[Dataset entries]
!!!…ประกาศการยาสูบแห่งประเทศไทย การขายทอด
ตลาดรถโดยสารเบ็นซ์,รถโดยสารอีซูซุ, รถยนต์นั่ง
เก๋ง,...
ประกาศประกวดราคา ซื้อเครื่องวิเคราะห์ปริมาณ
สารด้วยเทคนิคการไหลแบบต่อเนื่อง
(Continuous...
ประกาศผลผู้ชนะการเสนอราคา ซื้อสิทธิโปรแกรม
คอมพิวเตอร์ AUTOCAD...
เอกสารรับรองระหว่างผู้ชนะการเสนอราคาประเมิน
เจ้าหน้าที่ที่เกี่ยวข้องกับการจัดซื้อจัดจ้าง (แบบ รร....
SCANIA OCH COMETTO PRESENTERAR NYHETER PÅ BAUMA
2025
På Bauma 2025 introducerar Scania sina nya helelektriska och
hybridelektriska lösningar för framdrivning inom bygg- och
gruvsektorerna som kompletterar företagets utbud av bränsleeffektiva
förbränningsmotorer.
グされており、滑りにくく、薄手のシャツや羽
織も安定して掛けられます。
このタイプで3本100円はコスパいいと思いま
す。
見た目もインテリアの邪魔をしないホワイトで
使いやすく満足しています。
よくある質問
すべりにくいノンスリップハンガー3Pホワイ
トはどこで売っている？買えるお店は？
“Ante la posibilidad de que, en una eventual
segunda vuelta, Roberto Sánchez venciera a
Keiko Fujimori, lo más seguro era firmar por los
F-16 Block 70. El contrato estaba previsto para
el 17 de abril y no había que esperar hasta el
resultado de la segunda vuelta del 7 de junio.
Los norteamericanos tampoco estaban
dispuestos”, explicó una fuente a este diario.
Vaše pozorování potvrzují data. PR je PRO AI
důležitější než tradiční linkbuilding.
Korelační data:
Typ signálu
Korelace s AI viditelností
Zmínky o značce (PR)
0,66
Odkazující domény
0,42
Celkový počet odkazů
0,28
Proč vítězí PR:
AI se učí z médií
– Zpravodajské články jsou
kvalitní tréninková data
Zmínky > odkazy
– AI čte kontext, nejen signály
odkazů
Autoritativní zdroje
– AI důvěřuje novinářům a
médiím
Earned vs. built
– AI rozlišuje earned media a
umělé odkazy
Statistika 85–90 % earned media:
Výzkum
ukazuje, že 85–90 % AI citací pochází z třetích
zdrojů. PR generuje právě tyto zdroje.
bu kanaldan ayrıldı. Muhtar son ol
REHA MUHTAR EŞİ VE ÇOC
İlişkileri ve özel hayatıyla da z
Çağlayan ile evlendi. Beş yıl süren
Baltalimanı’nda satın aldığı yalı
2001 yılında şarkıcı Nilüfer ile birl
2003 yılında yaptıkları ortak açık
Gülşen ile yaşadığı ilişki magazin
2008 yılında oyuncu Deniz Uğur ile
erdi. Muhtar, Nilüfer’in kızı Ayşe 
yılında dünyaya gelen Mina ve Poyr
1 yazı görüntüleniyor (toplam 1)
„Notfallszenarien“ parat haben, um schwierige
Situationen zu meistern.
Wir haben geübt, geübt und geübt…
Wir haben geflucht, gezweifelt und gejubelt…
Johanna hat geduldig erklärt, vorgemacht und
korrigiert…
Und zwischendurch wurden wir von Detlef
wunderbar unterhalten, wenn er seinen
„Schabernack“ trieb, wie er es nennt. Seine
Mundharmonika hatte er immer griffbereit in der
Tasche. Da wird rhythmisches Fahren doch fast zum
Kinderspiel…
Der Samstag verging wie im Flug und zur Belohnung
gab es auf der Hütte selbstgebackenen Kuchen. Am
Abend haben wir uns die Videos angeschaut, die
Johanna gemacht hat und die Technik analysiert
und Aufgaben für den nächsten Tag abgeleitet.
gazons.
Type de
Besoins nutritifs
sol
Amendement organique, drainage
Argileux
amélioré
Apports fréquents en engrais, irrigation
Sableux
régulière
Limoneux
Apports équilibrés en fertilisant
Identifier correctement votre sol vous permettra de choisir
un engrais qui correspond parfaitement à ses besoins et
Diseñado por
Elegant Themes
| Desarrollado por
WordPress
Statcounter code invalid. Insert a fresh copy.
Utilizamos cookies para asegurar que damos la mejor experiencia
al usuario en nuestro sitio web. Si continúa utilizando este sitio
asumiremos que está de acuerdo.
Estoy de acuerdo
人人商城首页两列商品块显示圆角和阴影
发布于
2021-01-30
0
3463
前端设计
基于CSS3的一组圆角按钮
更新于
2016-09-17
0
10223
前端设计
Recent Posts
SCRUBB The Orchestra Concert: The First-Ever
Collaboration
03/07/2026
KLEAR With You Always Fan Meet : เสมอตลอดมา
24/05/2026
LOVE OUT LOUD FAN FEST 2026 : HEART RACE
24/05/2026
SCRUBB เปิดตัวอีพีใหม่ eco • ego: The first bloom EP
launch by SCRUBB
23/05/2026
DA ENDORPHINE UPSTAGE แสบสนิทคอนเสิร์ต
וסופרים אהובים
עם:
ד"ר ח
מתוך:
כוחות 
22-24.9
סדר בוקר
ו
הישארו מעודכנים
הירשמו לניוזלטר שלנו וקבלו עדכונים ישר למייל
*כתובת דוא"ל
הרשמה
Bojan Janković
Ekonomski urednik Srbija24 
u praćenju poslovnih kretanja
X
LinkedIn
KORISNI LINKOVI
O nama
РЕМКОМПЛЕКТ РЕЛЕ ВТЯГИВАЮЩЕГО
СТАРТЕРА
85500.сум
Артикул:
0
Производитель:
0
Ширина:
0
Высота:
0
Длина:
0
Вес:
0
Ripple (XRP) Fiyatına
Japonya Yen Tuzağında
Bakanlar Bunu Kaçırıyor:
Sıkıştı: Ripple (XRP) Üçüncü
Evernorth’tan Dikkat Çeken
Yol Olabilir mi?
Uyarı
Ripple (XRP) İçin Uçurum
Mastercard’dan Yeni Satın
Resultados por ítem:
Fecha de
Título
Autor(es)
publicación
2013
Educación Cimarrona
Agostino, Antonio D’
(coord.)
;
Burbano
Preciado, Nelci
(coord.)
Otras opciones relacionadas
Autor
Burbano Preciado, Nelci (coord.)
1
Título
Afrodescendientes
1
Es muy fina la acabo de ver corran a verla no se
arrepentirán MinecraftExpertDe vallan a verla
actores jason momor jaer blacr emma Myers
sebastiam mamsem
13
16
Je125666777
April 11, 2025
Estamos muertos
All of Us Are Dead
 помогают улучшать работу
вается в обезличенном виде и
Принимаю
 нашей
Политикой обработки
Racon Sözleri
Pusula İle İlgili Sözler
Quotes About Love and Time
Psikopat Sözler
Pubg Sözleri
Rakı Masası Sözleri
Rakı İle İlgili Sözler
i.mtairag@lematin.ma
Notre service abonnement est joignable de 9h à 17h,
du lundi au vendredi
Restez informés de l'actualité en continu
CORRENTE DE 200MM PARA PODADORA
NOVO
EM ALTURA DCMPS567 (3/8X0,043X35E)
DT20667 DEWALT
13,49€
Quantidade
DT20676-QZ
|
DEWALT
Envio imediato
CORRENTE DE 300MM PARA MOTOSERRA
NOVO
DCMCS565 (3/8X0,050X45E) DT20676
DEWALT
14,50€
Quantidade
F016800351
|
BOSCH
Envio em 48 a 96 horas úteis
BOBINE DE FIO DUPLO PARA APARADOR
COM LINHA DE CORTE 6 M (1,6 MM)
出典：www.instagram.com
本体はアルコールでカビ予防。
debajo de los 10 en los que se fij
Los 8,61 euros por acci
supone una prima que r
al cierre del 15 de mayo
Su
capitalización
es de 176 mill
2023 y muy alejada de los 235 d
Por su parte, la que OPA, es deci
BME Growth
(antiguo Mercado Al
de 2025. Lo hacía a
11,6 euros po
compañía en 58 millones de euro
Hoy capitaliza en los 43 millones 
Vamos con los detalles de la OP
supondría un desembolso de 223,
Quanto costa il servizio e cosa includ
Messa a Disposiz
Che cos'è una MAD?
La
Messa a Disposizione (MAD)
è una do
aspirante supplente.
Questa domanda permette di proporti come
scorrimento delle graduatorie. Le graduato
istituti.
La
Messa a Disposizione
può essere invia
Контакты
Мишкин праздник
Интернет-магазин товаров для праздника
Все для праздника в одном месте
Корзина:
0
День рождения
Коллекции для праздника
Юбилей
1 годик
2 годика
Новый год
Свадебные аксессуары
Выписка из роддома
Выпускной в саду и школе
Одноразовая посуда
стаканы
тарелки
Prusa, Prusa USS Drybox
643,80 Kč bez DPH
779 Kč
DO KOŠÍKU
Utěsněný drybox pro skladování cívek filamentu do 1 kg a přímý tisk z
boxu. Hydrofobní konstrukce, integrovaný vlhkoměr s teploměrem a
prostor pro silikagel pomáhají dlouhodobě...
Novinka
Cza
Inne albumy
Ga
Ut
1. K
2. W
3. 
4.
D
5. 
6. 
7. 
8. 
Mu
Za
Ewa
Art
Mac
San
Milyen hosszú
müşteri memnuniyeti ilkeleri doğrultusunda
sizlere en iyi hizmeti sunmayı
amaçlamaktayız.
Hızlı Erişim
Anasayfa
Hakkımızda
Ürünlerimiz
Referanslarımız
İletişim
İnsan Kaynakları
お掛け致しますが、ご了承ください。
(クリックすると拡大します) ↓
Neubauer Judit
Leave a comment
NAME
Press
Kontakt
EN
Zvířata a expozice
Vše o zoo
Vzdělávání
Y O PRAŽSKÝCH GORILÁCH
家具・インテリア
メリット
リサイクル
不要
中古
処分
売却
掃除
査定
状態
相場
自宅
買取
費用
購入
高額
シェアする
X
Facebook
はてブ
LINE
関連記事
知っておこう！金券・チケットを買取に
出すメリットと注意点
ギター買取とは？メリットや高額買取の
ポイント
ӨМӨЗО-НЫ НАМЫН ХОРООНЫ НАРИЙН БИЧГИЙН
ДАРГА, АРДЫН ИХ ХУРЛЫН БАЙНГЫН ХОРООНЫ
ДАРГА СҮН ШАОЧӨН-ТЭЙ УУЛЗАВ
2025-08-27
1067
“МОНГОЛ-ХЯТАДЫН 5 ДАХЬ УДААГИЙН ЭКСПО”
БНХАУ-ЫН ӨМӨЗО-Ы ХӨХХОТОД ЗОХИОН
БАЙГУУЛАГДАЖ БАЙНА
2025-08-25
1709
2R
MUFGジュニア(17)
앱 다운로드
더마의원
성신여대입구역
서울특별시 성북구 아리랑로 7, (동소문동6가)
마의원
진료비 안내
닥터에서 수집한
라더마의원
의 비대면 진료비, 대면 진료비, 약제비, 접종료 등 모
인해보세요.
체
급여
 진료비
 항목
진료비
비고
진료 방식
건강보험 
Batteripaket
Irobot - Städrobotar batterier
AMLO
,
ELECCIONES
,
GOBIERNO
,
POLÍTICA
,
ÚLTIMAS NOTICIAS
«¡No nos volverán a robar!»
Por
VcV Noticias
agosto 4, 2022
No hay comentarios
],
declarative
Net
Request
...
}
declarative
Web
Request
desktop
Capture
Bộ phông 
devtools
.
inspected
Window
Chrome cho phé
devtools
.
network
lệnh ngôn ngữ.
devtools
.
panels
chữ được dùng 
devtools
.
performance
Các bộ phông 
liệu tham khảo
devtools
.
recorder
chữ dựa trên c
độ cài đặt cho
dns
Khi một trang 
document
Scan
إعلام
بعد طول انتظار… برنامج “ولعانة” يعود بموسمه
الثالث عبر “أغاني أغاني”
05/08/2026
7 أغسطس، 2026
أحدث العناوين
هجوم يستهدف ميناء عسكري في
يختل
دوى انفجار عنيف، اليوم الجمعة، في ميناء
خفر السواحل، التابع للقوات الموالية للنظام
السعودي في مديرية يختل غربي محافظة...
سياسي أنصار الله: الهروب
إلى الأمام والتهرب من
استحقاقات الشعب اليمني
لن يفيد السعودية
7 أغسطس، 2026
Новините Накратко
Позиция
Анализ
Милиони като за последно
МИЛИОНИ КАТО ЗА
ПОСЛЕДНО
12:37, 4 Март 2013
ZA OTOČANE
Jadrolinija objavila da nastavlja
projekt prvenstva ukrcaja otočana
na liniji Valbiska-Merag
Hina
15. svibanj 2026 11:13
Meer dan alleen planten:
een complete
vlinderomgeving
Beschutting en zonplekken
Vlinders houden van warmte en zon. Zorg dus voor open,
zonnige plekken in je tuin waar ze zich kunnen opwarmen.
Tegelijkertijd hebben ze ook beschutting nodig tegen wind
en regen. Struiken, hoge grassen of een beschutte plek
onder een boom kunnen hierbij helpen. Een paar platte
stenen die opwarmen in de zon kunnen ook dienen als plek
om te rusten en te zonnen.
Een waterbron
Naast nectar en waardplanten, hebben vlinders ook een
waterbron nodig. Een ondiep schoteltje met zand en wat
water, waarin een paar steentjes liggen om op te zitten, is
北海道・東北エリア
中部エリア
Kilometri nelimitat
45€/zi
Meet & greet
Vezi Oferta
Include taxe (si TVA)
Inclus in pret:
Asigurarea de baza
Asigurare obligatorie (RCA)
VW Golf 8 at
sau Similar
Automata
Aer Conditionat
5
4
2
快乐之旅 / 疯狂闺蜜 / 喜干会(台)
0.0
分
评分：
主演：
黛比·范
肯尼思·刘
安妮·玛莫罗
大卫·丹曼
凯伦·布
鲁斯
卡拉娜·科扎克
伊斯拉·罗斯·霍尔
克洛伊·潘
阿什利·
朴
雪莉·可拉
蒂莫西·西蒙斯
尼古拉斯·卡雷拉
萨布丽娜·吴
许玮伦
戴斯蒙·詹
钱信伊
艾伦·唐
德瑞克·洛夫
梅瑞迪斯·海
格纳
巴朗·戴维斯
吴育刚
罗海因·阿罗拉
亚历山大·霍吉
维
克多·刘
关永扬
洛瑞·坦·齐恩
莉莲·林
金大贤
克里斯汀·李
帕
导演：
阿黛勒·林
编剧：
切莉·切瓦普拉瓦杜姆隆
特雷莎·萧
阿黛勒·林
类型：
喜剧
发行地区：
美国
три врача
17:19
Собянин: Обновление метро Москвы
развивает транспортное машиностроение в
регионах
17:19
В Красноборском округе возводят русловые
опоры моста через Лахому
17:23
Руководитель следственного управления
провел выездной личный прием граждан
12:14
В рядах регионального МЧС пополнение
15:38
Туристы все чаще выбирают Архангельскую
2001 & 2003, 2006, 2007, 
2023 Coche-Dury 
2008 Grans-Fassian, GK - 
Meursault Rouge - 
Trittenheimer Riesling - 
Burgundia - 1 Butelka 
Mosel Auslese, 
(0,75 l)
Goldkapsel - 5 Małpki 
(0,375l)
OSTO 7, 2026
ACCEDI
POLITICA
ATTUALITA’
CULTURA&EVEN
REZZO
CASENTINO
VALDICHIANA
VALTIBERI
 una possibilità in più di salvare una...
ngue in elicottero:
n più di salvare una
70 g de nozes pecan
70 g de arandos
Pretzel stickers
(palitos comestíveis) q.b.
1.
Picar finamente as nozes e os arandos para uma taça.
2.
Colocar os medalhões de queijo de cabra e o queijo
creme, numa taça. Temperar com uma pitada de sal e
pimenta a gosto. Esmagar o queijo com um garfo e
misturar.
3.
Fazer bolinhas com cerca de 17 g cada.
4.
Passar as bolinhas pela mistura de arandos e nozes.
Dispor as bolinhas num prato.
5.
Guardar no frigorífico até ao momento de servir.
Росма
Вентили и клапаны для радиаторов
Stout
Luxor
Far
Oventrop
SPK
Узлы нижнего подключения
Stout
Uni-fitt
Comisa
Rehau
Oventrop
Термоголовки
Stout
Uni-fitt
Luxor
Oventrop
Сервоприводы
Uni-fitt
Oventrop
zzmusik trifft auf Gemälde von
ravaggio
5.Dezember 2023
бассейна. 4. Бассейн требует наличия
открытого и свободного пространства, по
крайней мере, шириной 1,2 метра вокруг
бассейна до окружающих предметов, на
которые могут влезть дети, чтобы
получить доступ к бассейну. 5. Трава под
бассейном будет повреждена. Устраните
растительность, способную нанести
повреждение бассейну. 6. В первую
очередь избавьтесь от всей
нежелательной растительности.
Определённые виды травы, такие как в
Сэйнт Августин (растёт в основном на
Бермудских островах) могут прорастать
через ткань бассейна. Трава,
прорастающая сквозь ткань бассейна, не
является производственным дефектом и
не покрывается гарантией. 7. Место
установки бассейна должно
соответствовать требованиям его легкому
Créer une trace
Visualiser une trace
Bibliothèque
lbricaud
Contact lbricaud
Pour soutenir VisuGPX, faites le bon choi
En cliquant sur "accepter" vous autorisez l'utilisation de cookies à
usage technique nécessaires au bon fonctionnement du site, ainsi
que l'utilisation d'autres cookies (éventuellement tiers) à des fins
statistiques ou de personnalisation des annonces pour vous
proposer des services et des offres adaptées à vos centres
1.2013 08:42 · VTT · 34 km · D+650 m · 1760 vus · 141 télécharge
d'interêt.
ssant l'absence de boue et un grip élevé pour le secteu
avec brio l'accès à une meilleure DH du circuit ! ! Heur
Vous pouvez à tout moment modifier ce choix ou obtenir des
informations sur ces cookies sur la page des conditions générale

## [What is required]
Copy, exactly and only, the lines above that begin with the one containing "Узлы нижнего подключения" and finish with the one containing "бассейна до окружающих предметов, на".

## [Solved problem]
Узлы нижнего подключения
Stout
Uni-fitt
Comisa
Rehau
Oventrop
Термоголовки
Stout
Uni-fitt
Luxor
Oventrop
Сервоприводы
Uni-fitt
Oventrop
zzmusik trifft auf Gemälde von
ravaggio
5.Dezember 2023
бассейна. 4. Бассейн требует наличия
открытого и свободного пространства, по
крайней мере, шириной 1,2 метра вокруг
бассейна до окружающих предметов, на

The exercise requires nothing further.